The Corded Ware are so named for the impressions, resembling cords or rope, found on the pottery associated with them in the archaeological record. Evidence for settlements and permanent buildings is not well attested to, but is present in the record. This has led to some debate as to whether they were nomadic or sedentary.  They raised cattle and sheep, as well as planted Emmer wheat, Common wheat and Barley. They used wagons, probably pulled by oxen, and may have used the wool from the sheep they raised to make textiles of some kind. Because they were spread over such a large area and were the result of various peoples intermarrying there is some cultural variation, across time and the area they inhabited.  Scientists have categorized several sub groups of the Corded Ware, two of the better known are the Singl e Grave Culture, and the Battle Axe Culture.

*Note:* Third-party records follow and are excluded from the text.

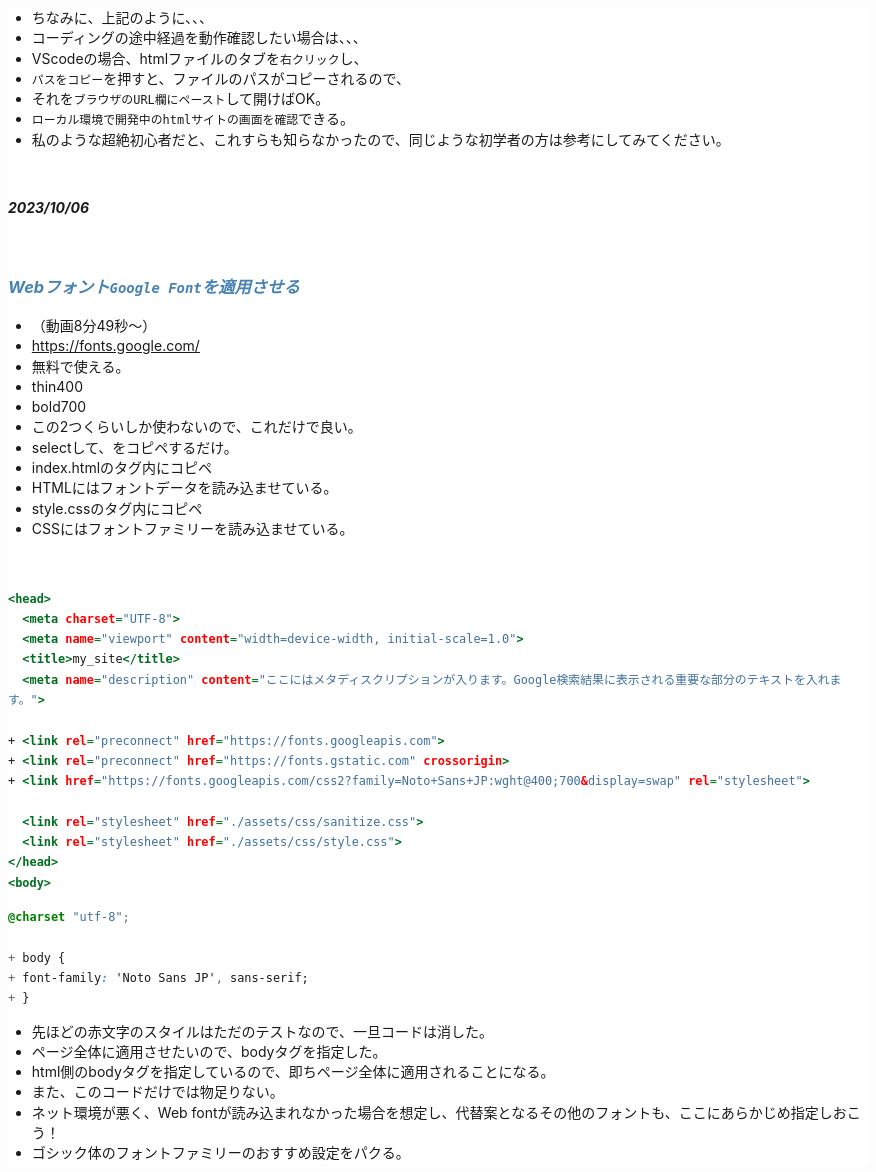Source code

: - ちなみに、上記のように、、、
- コーディングの途中経過を動作確認したい場合は、、、
- VScodeの場合、htmlファイルのタブを`右クリック`し、
- `パスをコピー`を押すと、ファイルのパスがコピーされるので、
- それを`ブラウザのURL欄にペースト`して開けばOK。
- `ローカル環境で開発中のhtmlサイトの画面を確認`できる。
- 私のような超絶初心者だと、これすらも知らなかったので、同じような初学者の方は参考にしてみてください。


<br>

***2023/10/06***

<br>


### ***<font color="SteelBlue">Webフォント`Google Font`を適用させる</font>***

- （動画8分49秒〜）
- https://fonts.google.com/
- 無料で使える。
- thin400
- bold700
- この2つくらいしか使わないので、これだけで良い。
- selectして、<link>をコピペするだけ。
- index.htmlの<head>タグ内にコピペ
- HTMLにはフォントデータを読み込ませている。
- style.cssの<body>タグ内にコピペ
- CSSにはフォントファミリーを読み込ませている。

<img src="https://qiita-image-store.s3.ap-northeast-1.amazonaws.com/0/3486945/a5d2f0c6-41cd-68f5-63f8-b0b7582bc6ea.jpeg" alt="" width=50%>

```diff_html:index.html
<head>
  <meta charset="UTF-8">
  <meta name="viewport" content="width=device-width, initial-scale=1.0">
  <title>my_site</title>
  <meta name="description" content="ここにはメタディスクリプションが入ります。Google検索結果に表示される重要な部分のテキストを入れます。">

+ <link rel="preconnect" href="https://fonts.googleapis.com">
+ <link rel="preconnect" href="https://fonts.gstatic.com" crossorigin>
+ <link href="https://fonts.googleapis.com/css2?family=Noto+Sans+JP:wght@400;700&display=swap" rel="stylesheet">

  <link rel="stylesheet" href="./assets/css/sanitize.css">
  <link rel="stylesheet" href="./assets/css/style.css">
</head>
<body>
```

```diff_css:style.css
@charset "utf-8";

+ body {
+ font-family: 'Noto Sans JP', sans-serif;
+ }
```
- 先ほどの赤文字のスタイルはただのテストなので、一旦コードは消した。
- ページ全体に適用させたいので、bodyタグを指定した。
- html側のbodyタグを指定しているので、即ちページ全体に適用されることになる。
- また、このコードだけでは物足りない。
- ネット環境が悪く、Web fontが読み込まれなかった場合を想定し、代替案となるその他のフォントも、ここにあらかじめ指定しおこう！
- ゴシック体のフォントファミリーのおすすめ設定をパクる。
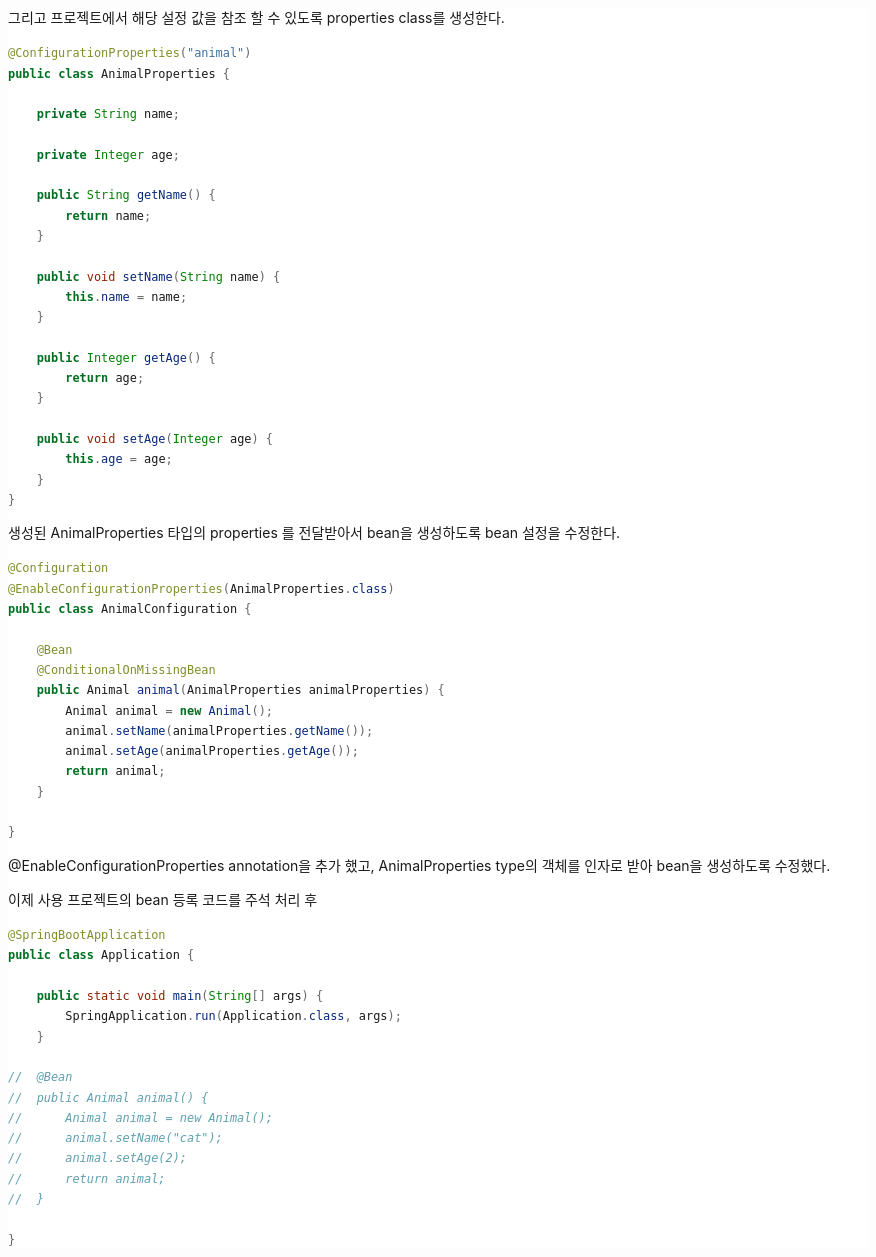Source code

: 그리고 프로젝트에서 해당 설정 값을 참조 할 수 있도록 properties class를 생성한다.
```java
@ConfigurationProperties("animal")
public class AnimalProperties {

    private String name;

    private Integer age;

    public String getName() {
        return name;
    }

    public void setName(String name) {
        this.name = name;
    }

    public Integer getAge() {
        return age;
    }

    public void setAge(Integer age) {
        this.age = age;
    }
}
```
생성된 AnimalProperties 타입의 properties 를 전달받아서 bean을 생성하도록 bean 설정을 수정한다.
```java
@Configuration
@EnableConfigurationProperties(AnimalProperties.class)
public class AnimalConfiguration {

    @Bean
    @ConditionalOnMissingBean
    public Animal animal(AnimalProperties animalProperties) {
        Animal animal = new Animal();
        animal.setName(animalProperties.getName());
        animal.setAge(animalProperties.getAge());
        return animal;
    }

}
```
@EnableConfigurationProperties annotation을 추가 했고, AnimalProperties type의 객체를 인자로 받아 bean을 생성하도록 수정했다.

이제 사용 프로젝트의 bean 등록 코드를 주석 처리 후
```java
@SpringBootApplication
public class Application {

	public static void main(String[] args) {
		SpringApplication.run(Application.class, args);
	}

//	@Bean
//	public Animal animal() {
//		Animal animal = new Animal();
//		animal.setName("cat");
//		animal.setAge(2);
//		return animal;
//	}

}
```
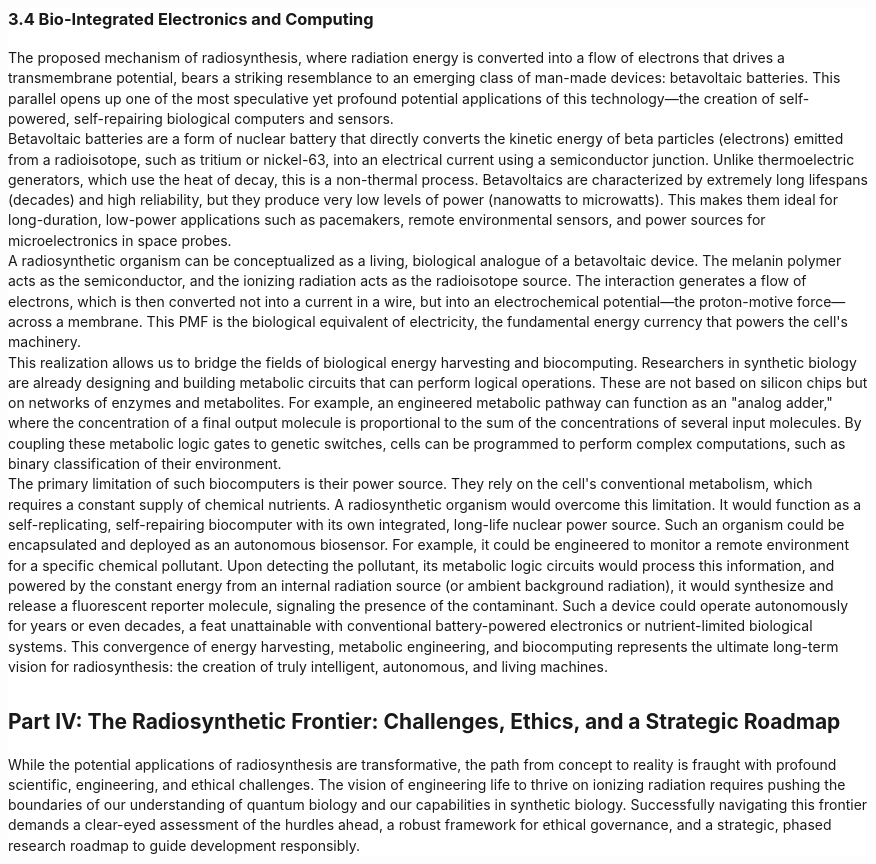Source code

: ### **3.4 Bio-Integrated Electronics and Computing**

The proposed mechanism of radiosynthesis, where radiation energy is converted into a flow of electrons that drives a transmembrane potential, bears a striking resemblance to an emerging class of man-made devices: betavoltaic batteries. This parallel opens up one of the most speculative yet profound potential applications of this technology—the creation of self-powered, self-repairing biological computers and sensors.  
Betavoltaic batteries are a form of nuclear battery that directly converts the kinetic energy of beta particles (electrons) emitted from a radioisotope, such as tritium or nickel-63, into an electrical current using a semiconductor junction. Unlike thermoelectric generators, which use the heat of decay, this is a non-thermal process. Betavoltaics are characterized by extremely long lifespans (decades) and high reliability, but they produce very low levels of power (nanowatts to microwatts). This makes them ideal for long-duration, low-power applications such as pacemakers, remote environmental sensors, and power sources for microelectronics in space probes.  
A radiosynthetic organism can be conceptualized as a living, biological analogue of a betavoltaic device. The melanin polymer acts as the semiconductor, and the ionizing radiation acts as the radioisotope source. The interaction generates a flow of electrons, which is then converted not into a current in a wire, but into an electrochemical potential—the proton-motive force—across a membrane. This PMF is the biological equivalent of electricity, the fundamental energy currency that powers the cell's machinery.  
This realization allows us to bridge the fields of biological energy harvesting and biocomputing. Researchers in synthetic biology are already designing and building metabolic circuits that can perform logical operations. These are not based on silicon chips but on networks of enzymes and metabolites. For example, an engineered metabolic pathway can function as an "analog adder," where the concentration of a final output molecule is proportional to the sum of the concentrations of several input molecules. By coupling these metabolic logic gates to genetic switches, cells can be programmed to perform complex computations, such as binary classification of their environment.  
The primary limitation of such biocomputers is their power source. They rely on the cell's conventional metabolism, which requires a constant supply of chemical nutrients. A radiosynthetic organism would overcome this limitation. It would function as a self-replicating, self-repairing biocomputer with its own integrated, long-life nuclear power source. Such an organism could be encapsulated and deployed as an autonomous biosensor. For example, it could be engineered to monitor a remote environment for a specific chemical pollutant. Upon detecting the pollutant, its metabolic logic circuits would process this information, and powered by the constant energy from an internal radiation source (or ambient background radiation), it would synthesize and release a fluorescent reporter molecule, signaling the presence of the contaminant. Such a device could operate autonomously for years or even decades, a feat unattainable with conventional battery-powered electronics or nutrient-limited biological systems. This convergence of energy harvesting, metabolic engineering, and biocomputing represents the ultimate long-term vision for radiosynthesis: the creation of truly intelligent, autonomous, and living machines.

## **Part IV: The Radiosynthetic Frontier: Challenges, Ethics, and a Strategic Roadmap**

While the potential applications of radiosynthesis are transformative, the path from concept to reality is fraught with profound scientific, engineering, and ethical challenges. The vision of engineering life to thrive on ionizing radiation requires pushing the boundaries of our understanding of quantum biology and our capabilities in synthetic biology. Successfully navigating this frontier demands a clear-eyed assessment of the hurdles ahead, a robust framework for ethical governance, and a strategic, phased research roadmap to guide development responsibly.
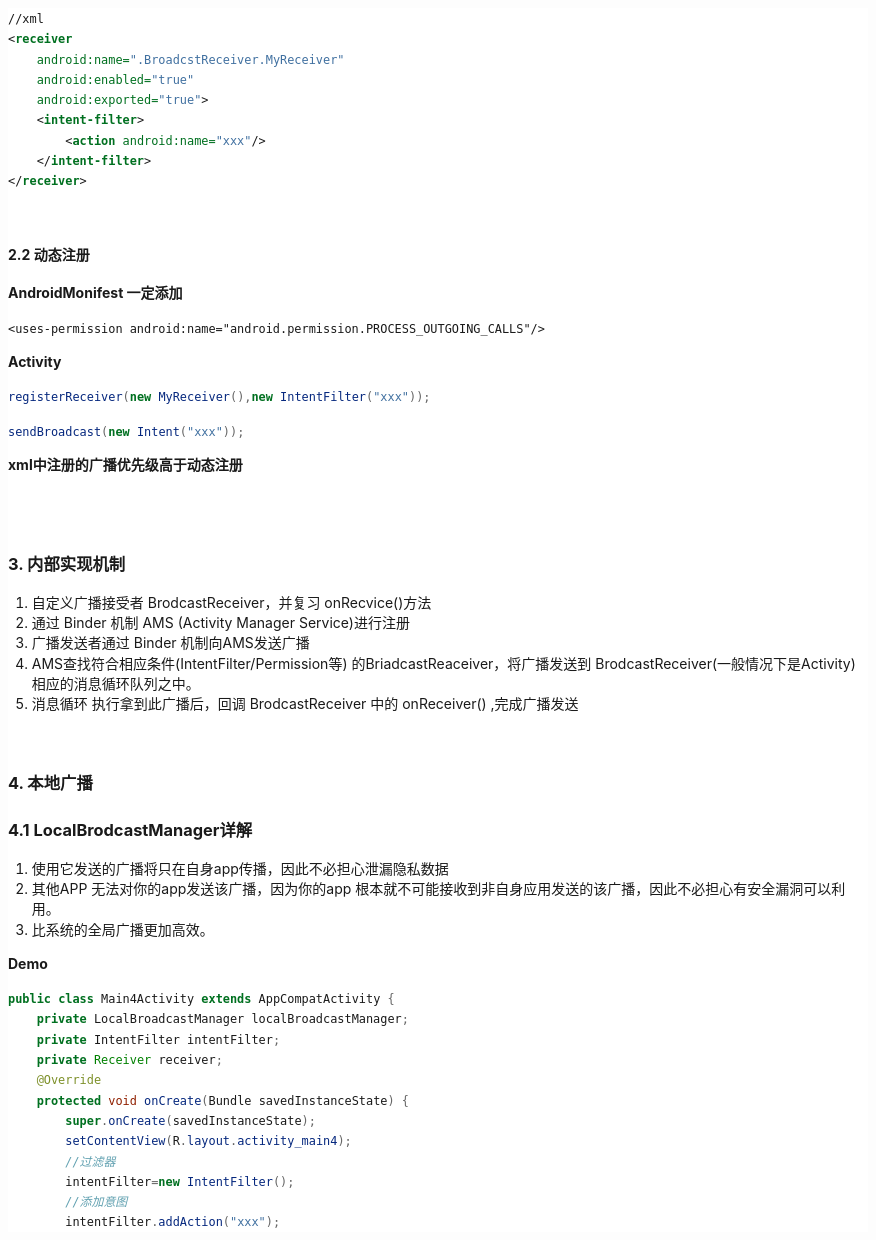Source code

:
 ```xml
//xml
<receiver
    android:name=".BroadcstReceiver.MyReceiver"
    android:enabled="true"
    android:exported="true">
    <intent-filter>
        <action android:name="xxx"/>
    </intent-filter>
</receiver>
```

<br/>

#### 2.2 动态注册

**AndroidMonifest 一定添加**

```
<uses-permission android:name="android.permission.PROCESS_OUTGOING_CALLS"/>
```

**Activity**

```java
registerReceiver(new MyReceiver(),new IntentFilter("xxx"));
```

```java
sendBroadcast(new Intent("xxx"));
```

**xml中注册的广播优先级高于动态注册**

<br/><br/>

### 3. 内部实现机制

1. 自定义广播接受者 BrodcastReceiver，并复习 onRecvice()方法
2. 通过 Binder 机制 AMS (Activity Manager Service)进行注册
3. 广播发送者通过 Binder 机制向AMS发送广播
4. AMS查找符合相应条件(IntentFilter/Permission等) 的BriadcastReaceiver，将广播发送到 BrodcastReceiver(一般情况下是Activity)相应的消息循环队列之中。
5. 消息循环 执行拿到此广播后，回调 BrodcastReceiver 中的 onReceiver() ,完成广播发送

<br/>

### 4. 本地广播 

###  4.1 LocalBrodcastManager详解

1. 使用它发送的广播将只在自身app传播，因此不必担心泄漏隐私数据
2. 其他APP 无法对你的app发送该广播，因为你的app 根本就不可能接收到非自身应用发送的该广播，因此不必担心有安全漏洞可以利用。
3. 比系统的全局广播更加高效。

**Demo**

```java
public class Main4Activity extends AppCompatActivity {
    private LocalBroadcastManager localBroadcastManager;
    private IntentFilter intentFilter;
    private Receiver receiver;
    @Override
    protected void onCreate(Bundle savedInstanceState) {
        super.onCreate(savedInstanceState);
        setContentView(R.layout.activity_main4);
        //过滤器
        intentFilter=new IntentFilter();
        //添加意图
        intentFilter.addAction("xxx");
```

          The Single Grave Culture, is so named because of the prevalence of individually buried people attributed to them. They lived in Scandinavia Northern Germany, and the Low Countries.

          The Battle Axe Culture, so named because of the prevalence of polished flint axes(as well as bronze) found in their graves, often these are both shaped. They lived mainly in Southern Scandinavia, Norway, and Finland.

 Diet

Meat (beef, mutton, and wild game) as well as grains(Common, and Emmer wheat, and Barley) were both consumed, though the prevalence of grains is debated, due to their scarcity in the archaeological record. Dairy products were also eaten, and alcohol is believed to have been a part of the diet, based on the prevalence of drinking vessels and linguistic studies.

Language

They spoke a dialect of the Proto into European language, and are most likely the fathers of Proto Germanic, as well as Proto Slavic – Baltic.

Burial Customs

The dead were generally buried singularly in low flat Graves, sometimes with a low mound raise over it sometimes without. Men were generally buried on their right side with their head facing West and their face to the South with their knees bent. Women were usually buried on their left side with their head facing East And their face to the South. Though in some Polish graves, the bodies were buried with their heads facing South, women on their right side, looking East, men on their left side, looking West. Men were usually buried with axes laid near their face and a knife at their hip, Occasionally they were buried with pottery behind their head (in which case an axe is usually not present). Wagons, animals, beakers, flint blades, amber beads, copper tools, and shell ornaments are also found as grave goods.

Migrations and Relations to Later People

The Corded Ware are ancestral to all Northern Europeans to a greater or lesser extent, in the East the Finns, Estonians, and North Russians carry the highest percentage of Corded Ware admixture. In the West it is the Poles, Belarusians, Ukrainians, and Russians from Oryol, Ryazan, Smolensk, and Kursk. And in the North, it is the Swedes, Danes, Norwegians, Icelanders, and Germans. The people of the British Isles also have a strong connection to the Corded Ware, with a large and relatively rapid migration taking place sometime around 2500 BC, which wiped out most of the pre-existing people of the Megalithic cCulture. The men of the Corded Ware were mostly R1B and R1A, and Corded Ware people also had some of the highest prevalence of the gene RS 4988235, ( the gene which allows the digestion of milk into adulthood), at the time.